Second, Kuyper has a strong sense of both what the program is for as much as what it is against. This is a welcome change from so much negatively-framed political discourse flowing from Evangelical theological camps today. Kuyper’s program was not a retreat, nor a merely conservative reaction, but a positive vision for the common good of the Dutch people.
Finally, as already mentioned, its specificity to the time and place in which Kuyper wrote is an obstacle towards its immediate application. All the same, it can serve as a model for those looking to make their political theology concrete. Upper-level theory is good and necessary, but so is actual policy implementation. Obviously, this is not the step that most of us will be looking to make, as that requires a certain level of technical proficiency in policy matters most do not possess. Still, for those who do, Kuyper’s work will be a stimulating and challenging historical voice to engage with.
From all that I’ve read so far, I’m quite looking forward to the rest of the Kuyper series. And you should be as well.
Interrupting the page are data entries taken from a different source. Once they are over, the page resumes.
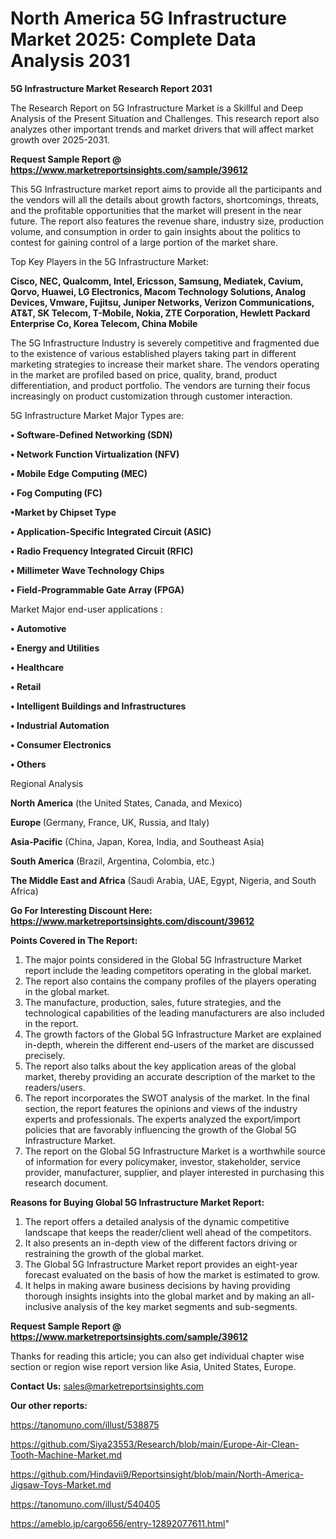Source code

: # North America 5G Infrastructure Market 2025: Complete Data Analysis 2031

<strong>5G Infrastructure Market Research Report 2031</strong>

The Research Report on 5G Infrastructure Market is a Skillful and Deep Analysis of the Present Situation and Challenges. This research report also analyzes other important trends and market drivers that will affect market growth over 2025-2031.

<strong>Request Sample Report @ <a href=https://www.marketreportsinsights.com/sample/39612>https://www.marketreportsinsights.com/sample/39612</a></strong>

This 5G Infrastructure market report aims to provide all the participants and the vendors will all the details about growth factors, shortcomings, threats, and the profitable opportunities that the market will present in the near future. The report also features the revenue share, industry size, production volume, and consumption in order to gain insights about the politics to contest for gaining control of a large portion of the market share.

Top Key Players in the 5G Infrastructure Market:

<strong>Cisco, NEC, Qualcomm, Intel, Ericsson, Samsung, Mediatek, Cavium, Qorvo, Huawei, LG Electronics, Macom Technology Solutions, Analog Devices, Vmware, Fujitsu, Juniper Networks, Verizon Communications, AT&T, SK Telecom, T-Mobile, Nokia, ZTE Corporation, Hewlett Packard Enterprise Co, Korea Telecom, China Mobile</strong>

The 5G Infrastructure Industry is severely competitive and fragmented due to the existence of various established players taking part in different marketing strategies to increase their market share. The vendors operating in the market are profiled based on price, quality, brand, product differentiation, and product portfolio. The vendors are turning their focus increasingly on product customization through customer interaction.

5G Infrastructure Market Major Types are:

<strong>•  Software-Defined Networking (SDN)

•  Network Function Virtualization (NFV)

•  Mobile Edge Computing (MEC)

•  Fog Computing (FC)

•Market by Chipset Type

•  Application-Specific Integrated Circuit (ASIC)

•  Radio Frequency Integrated Circuit (RFIC)

•  Millimeter Wave Technology Chips

•  Field-Programmable Gate Array (FPGA)</strong>

Market Major end-user applications :

<strong>•  Automotive

•  Energy and Utilities

•  Healthcare

•  Retail

•  Intelligent Buildings and Infrastructures

•  Industrial Automation

•  Consumer Electronics

•  Others</strong>

Regional Analysis

</u><strong><b>North America</b></strong> (the United States, Canada, and Mexico)

<strong><b>Europe </b></strong>(Germany, France, UK, Russia, and Italy)

<strong><b>Asia-Pacific</b></strong> (China, Japan, Korea, India, and Southeast Asia)

<strong><b>South America</b></strong> (Brazil, Argentina, Colombia, etc.)

<strong><b>The Middle East and Africa</b></strong> (Saudi Arabia, UAE, Egypt, Nigeria, and South Africa)

<strong>Go For Interesting Discount Here: <a href=https://www.marketreportsinsights.com/discount/39612>https://www.marketreportsinsights.com/discount/39612</a></strong>

<strong>Points Covered in The Report:</strong>
<ol>
  <li>The major points considered in the Global 5G Infrastructure Market report include the leading competitors operating in the global market.</li>
  <li>The report also contains the company profiles of the players operating in the global market.</li>
  <li>The manufacture, production, sales, future strategies, and the technological capabilities of the leading manufacturers are also included in the report.</li>
  <li>The growth factors of the Global 5G Infrastructure Market are explained in-depth, wherein the different end-users of the market are discussed precisely.</li>
  <li>The report also talks about the key application areas of the global market, thereby providing an accurate description of the market to the readers/users.</li>
  <li>The report incorporates the SWOT analysis of the market. In the final section, the report features the opinions and views of the industry experts and professionals. The experts analyzed the export/import policies that are favorably influencing the growth of the Global 5G Infrastructure Market.</li>
  <li>The report on the Global 5G Infrastructure Market is a worthwhile source of information for every policymaker, investor, stakeholder, service provider, manufacturer, supplier, and player interested in purchasing this research document.</li>
</ol>
<strong>Reasons for Buying Global 5G Infrastructure Market Report:</strong>

<ol>
  <li>The report offers a detailed analysis of the dynamic competitive landscape that keeps the reader/client well ahead of the competitors.</li>
  <li>It also presents an in-depth view of the different factors driving or restraining the growth of the global market.</li>
  <li>The Global 5G Infrastructure Market report provides an eight-year forecast evaluated on the basis of how the market is estimated to grow.</li>
  <li>It helps in making aware business decisions by having providing thorough insights insights into the global market and by making an all-inclusive analysis of the key market segments and sub-segments.</li>
</ol>
<strong>Request Sample Report @ <a href=https://www.marketreportsinsights.com/sample/39612>https://www.marketreportsinsights.com/sample/39612</a></strong>


Thanks for reading this article; you can also get individual chapter wise section or region wise report version like Asia, United States, Europe.

<strong>Contact Us:</strong>
sales@marketreportsinsights.com

<strong>Our other reports:</strong>

<a href=https://tanomuno.com/illust/538875>https://tanomuno.com/illust/538875</a>

<a href=https://github.com/Siya23553/Research/blob/main/Europe-Air-Clean-Tooth-Machine-Market.md>https://github.com/Siya23553/Research/blob/main/Europe-Air-Clean-Tooth-Machine-Market.md</a>

<a href=https://github.com/Hindavii9/Reportsinsight/blob/main/North-America-Jigsaw-Toys-Market.md>https://github.com/Hindavii9/Reportsinsight/blob/main/North-America-Jigsaw-Toys-Market.md</a>

<a href=https://tanomuno.com/illust/540405>https://tanomuno.com/illust/540405</a>

<a href=https://ameblo.jp/cargo656/entry-12892077611.html>https://ameblo.jp/cargo656/entry-12892077611.html</a>"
For more info, go ahead and go to AbrahamKuyper.com. Also, for electronic types, the whole set is available on Logos.
Soli Deo Gloria
What I would be very interested to see is how Kuyper deals with the question of the welfare state. It seems that most conservative Christian political theology seems to assume the welfare state is a necessary evil while liberal Christian political theology never bothers to argue for it in the first place and I’m wondering whether or not Kuyper engages that question.
The short answer is that Kuyper opposed an idea of the welfare state as such. The simple answer is misleadingly simple, though, in that he advocated variously for something like a safety net and his views developed over time. He was also writing before the devastation of the second World War and the rise of Keynesianism; later antirevolutionaries (as well as many neo-Calvinistists today) were far more sanguine about the welfare state. Kuyper was certainly open to specific policies and interventions of a more robust nature in his own time. The purpose of these was always to be limited, temporary, and minimal, and the application would have been in accord with his essentially de-centrist model as outlined in this volume. Our Program deals with some of this, of course, but perhaps the single most accessible piece relevant to this question is his 1891 opening speech at the First Christian Social Congress in Amsterdam, translated as “The Problem of Poverty.” There will be a great deal more in this series relevant to the topic, however, including a new first-ever complete translation of that speech. But that’s where I’d recommend starting in the meantime and I could also recommend some other readings if you don’t want to wait for those later volumes.
Thanks Jordan! My mom actually gave me “The Problem of Poverty” for Christmas last year and I very much enjoyed it, though I had a hard time following his contemporary references to different parties & factions. I’d love to hear what other readings you suggest. Thanks!